Sedangkan Syaikhul Islam Ibnu Taimiyyah rahimahullah setelah menetapkan 
kesepakatan para ulama tas sunnahnya bahwa Nabi Shallallahu ‘alaihi wa sallam 
tidak mengerjakan shalat Dhuha secara terus menerus, kemudian menetapkan hukum 
sunnatnya, dimana dia mengatakan : “Muncul pertanyaan : ‘Apakah yang lebih 
baik, mengerjakan secara terus menerus ataukah tidak secara terus menerus 
seperti yang dilakukan Nabi Shallallahu ‘alaihi wa sallam?
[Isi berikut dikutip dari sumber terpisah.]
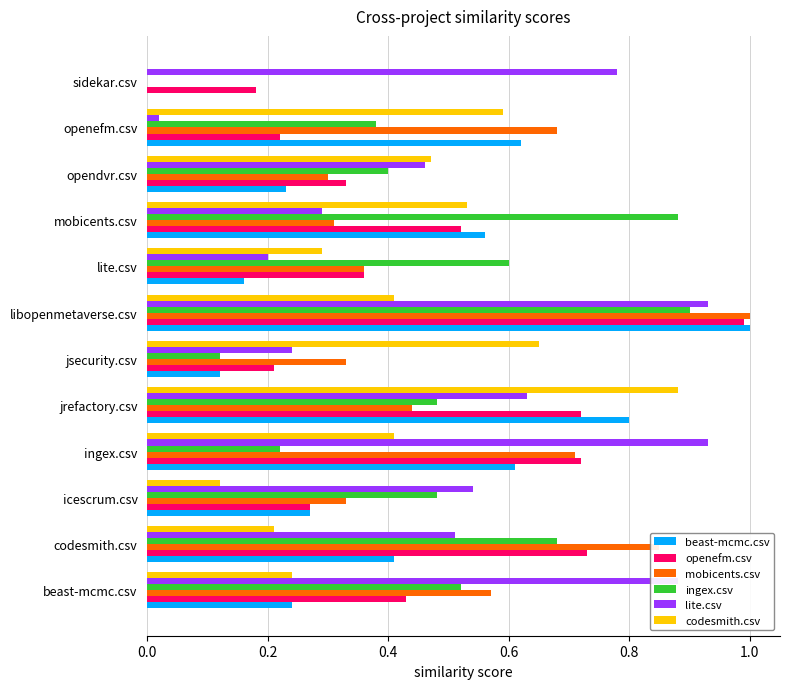

What is the greatest value displayed?

1.0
Inilah di antara 
yang mereka pedebatkan”. Dan yang lebih tepat adalah dengan mengatakan 
;”Barangsiapa mengerjakan qiyaamul lail secara terus menerus, maka tidak perlu 
lagi baginya untuk mengerjakan shalat Dhuha secara terus menerus. Sebagaimana 
yang dilakukan oleh Nabi Shallallahu ‘alaihi wa sallam. Dan barangsiapa yang 
tertidur sehingga tidak melakukan qiyamul lail, maka shalat Dhuha bisa menjadi 
pengganti bagi qiyamul lail” Majmu Al-Fataawaa (XXII/284).